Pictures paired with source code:
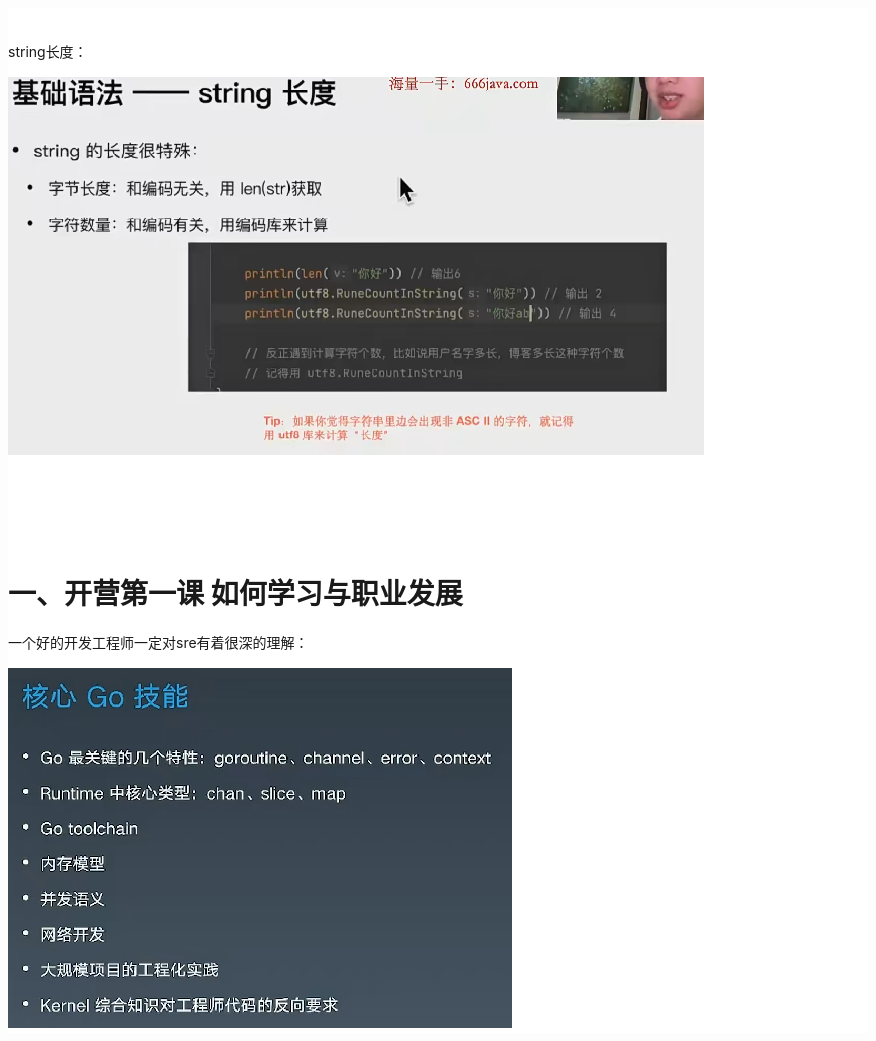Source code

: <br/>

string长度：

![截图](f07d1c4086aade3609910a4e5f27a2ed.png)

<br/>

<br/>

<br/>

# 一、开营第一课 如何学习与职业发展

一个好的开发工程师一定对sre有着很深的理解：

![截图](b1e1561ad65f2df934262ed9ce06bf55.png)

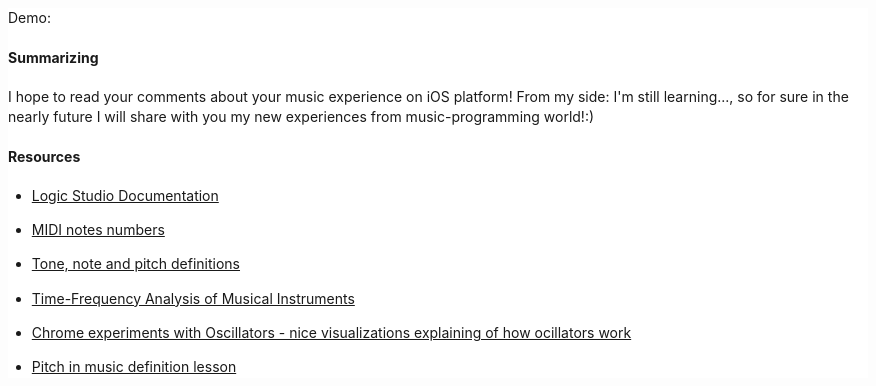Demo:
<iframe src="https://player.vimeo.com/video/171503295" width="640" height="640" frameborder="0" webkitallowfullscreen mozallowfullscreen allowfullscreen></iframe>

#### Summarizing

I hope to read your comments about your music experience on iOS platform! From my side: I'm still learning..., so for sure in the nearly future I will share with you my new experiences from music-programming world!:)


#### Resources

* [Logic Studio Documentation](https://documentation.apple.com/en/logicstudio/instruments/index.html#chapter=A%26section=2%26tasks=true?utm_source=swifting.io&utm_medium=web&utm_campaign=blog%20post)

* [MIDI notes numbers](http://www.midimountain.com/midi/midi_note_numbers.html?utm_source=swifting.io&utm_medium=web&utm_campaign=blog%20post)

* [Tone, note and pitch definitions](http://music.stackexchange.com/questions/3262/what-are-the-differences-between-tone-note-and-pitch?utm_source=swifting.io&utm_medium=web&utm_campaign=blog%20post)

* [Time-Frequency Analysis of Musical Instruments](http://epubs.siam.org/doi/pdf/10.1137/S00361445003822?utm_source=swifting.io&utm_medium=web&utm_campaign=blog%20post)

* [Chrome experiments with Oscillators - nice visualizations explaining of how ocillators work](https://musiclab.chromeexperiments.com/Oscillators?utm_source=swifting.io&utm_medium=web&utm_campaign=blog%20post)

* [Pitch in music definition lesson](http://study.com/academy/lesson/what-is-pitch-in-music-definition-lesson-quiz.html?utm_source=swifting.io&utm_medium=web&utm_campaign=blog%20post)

> _The problem_
Can you edit the records, starting with the line with "# 一、开营第一课 如何学习与职业发展" and going on through the line with "#### Summarizing", so that "Demo" becomes "Preview" and nothing else changes? Give only those lines, and leave the pictures out of the answer.

> _Your response_
# 一、开营第一课 如何学习与职业发展

一个好的开发工程师一定对sre有着很深的理解：

![截图](b1e1561ad65f2df934262ed9ce06bf55.png)

Preview:
<iframe src="https://player.vimeo.com/video/171503295" width="640" height="640" frameborder="0" webkitallowfullscreen mozallowfullscreen allowfullscreen></iframe>

#### Summarizing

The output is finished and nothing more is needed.